To understand why Teams requires such a specific configuration, let’s look at what is happening in the background… When you are creating a new Teams meeting via Outlook, the Teams back-end actually does a OAuth-authenticated EWS (Exchange Web Services) ‘GetDelegate‘ call to your on-premises Exchange environment to verify that the user creating the meeting actually has access to the mailbox. The request look like this:
Exchange will respond with delegate list and associated permissions (similar to the view you see in Outlook).

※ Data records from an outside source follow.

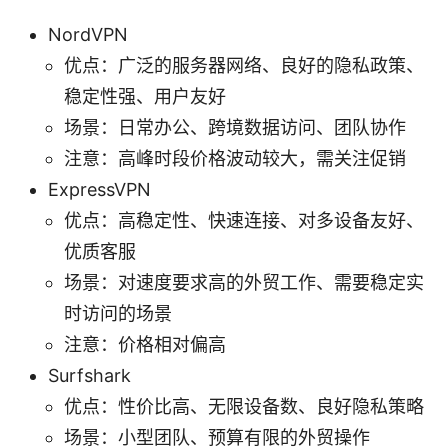
NordVPN
优点：广泛的服务器网络、良好的隐私政策、
稳定性强、用户友好
场景：日常办公、跨境数据访问、团队协作
注意：高峰时段价格波动较大，需关注促销
ExpressVPN
优点：高稳定性、快速连接、对多设备友好、
优质客服
场景：对速度要求高的外贸工作、需要稳定实
时访问的场景
注意：价格相对偏高
Surfshark
优点：性价比高、无限设备数、良好隐私策略
场景：小型团队、预算有限的外贸操作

<?xml version="1.0" encoding="utf-8"?>
<!-- Note: EwsEditor has replaced the "utf-16" text in the first line with"utf-8" in order for the XML to render in the response web control. -->
<h:ServerVersionInfo MajorVersion="15" MinorVersion="1" MajorBuildNumber="1979" MinorBuildNumber="3" Version="V2017_07_11" xmlns:h="http://schemas.microsoft.com/exchange/services/2006/types" xmlns="http://schemas.microsoft.com/exchange/services/2006/types" xmlns:xsd="http://www.w3.org/2001/XMLSchema" xmlns:xsi="http://www.w3.org/2001/XMLSchema-instance" />
<s:Body xmlns:xsi="http://www.w3.org/2001/XMLSchema-instance" xmlns:xsd="http://www.w3.org/2001/XMLSchema">
<GetDelegateResponse ResponseClass="Success" xmlns="http://schemas.microsoft.com/exchange/services/2006/messages">
The important things here are that the user is present and has either ‘Author‘ or ‘Editor‘ permissions to the calendar. Remember, even having ‘Custom‘ permissions to the calendar will result in an error during meeting creation.

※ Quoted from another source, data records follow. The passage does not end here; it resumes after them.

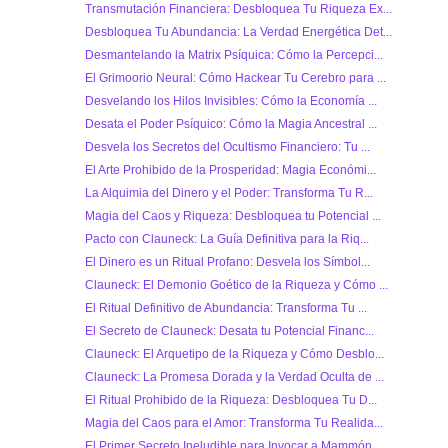
Transmutación Financiera: Desbloquea Tu Riqueza Ex...
Desbloquea Tu Abundancia: La Verdad Energética Det...
Desmantelando la Matrix Psíquica: Cómo la Percepci...
El Grimoorio Neural: Cómo Hackear Tu Cerebro para ...
Desvelando los Hilos Invisibles: Cómo la Economía ...
Desata el Poder Psíquico: Cómo la Magia Ancestral ...
Desvela los Secretos del Ocultismo Financiero: Tu ...
El Arte Prohibido de la Prosperidad: Magia Económi...
La Alquimia del Dinero y el Poder: Transforma Tu R...
Magia del Caos y Riqueza: Desbloquea tu Potencial ...
Pacto con Clauneck: La Guía Definitiva para la Riq...
El Dinero es un Ritual Profano: Desvela los Símbol...
Clauneck: El Demonio Goético de la Riqueza y Cómo ...
El Ritual Definitivo de Abundancia: Transforma Tu ...
El Secreto de Clauneck: Desata tu Potencial Financ...
Clauneck: El Arquetipo de la Riqueza y Cómo Desblo...
Clauneck: La Promesa Dorada y la Verdad Oculta de ...
El Ritual Prohibido de la Riqueza: Desbloquea Tu D...
Magia del Caos para el Amor: Transforma Tu Realida...
El Primer Secreto Ineludible para Invocar a Mammón...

Another issue you can run into is one where you have already added the user as a delegate with the appropriate calendar permissions, but still receive the error ‘Looks like you don’t have permission to schedule meetings for this account. Talk to the owner to get permission and try again.‘ To troubleshoot this, let’s look at the mailbox from the perspective of Teams and perform the EWS ‘GetDelegate‘ call ourselves. We can use EwsEditor to do this.

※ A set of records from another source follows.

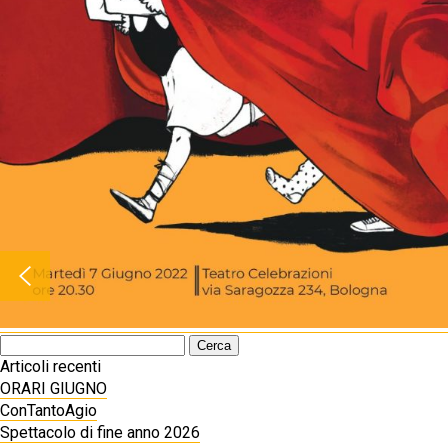
Ricerca
per:
Articoli recenti
ORARI GIUGNO
ConTantoAgio
Spettacolo di fine anno 2026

In this example we receive an empty response from EWS even though we have properly configured the delegate permissions. This is indicative of mailbox corruption and to resolve this we have to understand how delegates are actually stored in the mailbox. Delegates actually translate to a number of things, but at the center of all of this is the ‘LocalFreebusy‘ object in the mailbox which can only be viewed with a tool like MFCMapi. The reason EWS is returning a blank list is because the object in the mailbox is corrupt and missing the delegate information. In order to resolve this we will use MFCMapi to delete the object. You can perform this on behalf of the user if you have full mailbox permissions and write access to their AD account, but in this example we will run as the mailbox owner using their default MAPI profile. To reset/repair the delegates list we will perform the following steps:
Before anything, record all of the users delegates from Outlook along with all the permissions for each one
Go to QuickStart -> Open Folder -> Local Freebusy
Choose the item with the subject ‘LocalFreebusy‘
Choose ‘Delete message‘ and when prompted with options choose ‘Permanent delete passing DELETE_HARD_DELETE…’
Go back into Outlook and re-create the user’s delegate(s)
After recreating the user’s delegates we can issue the EWS call again and see if they now show properly. The response should contain every delegate user along with their ‘Author‘ or ‘Editor‘ calendar permissions. Once you have verified EWS is returning the correct information you can try creating a new Teams meeting request.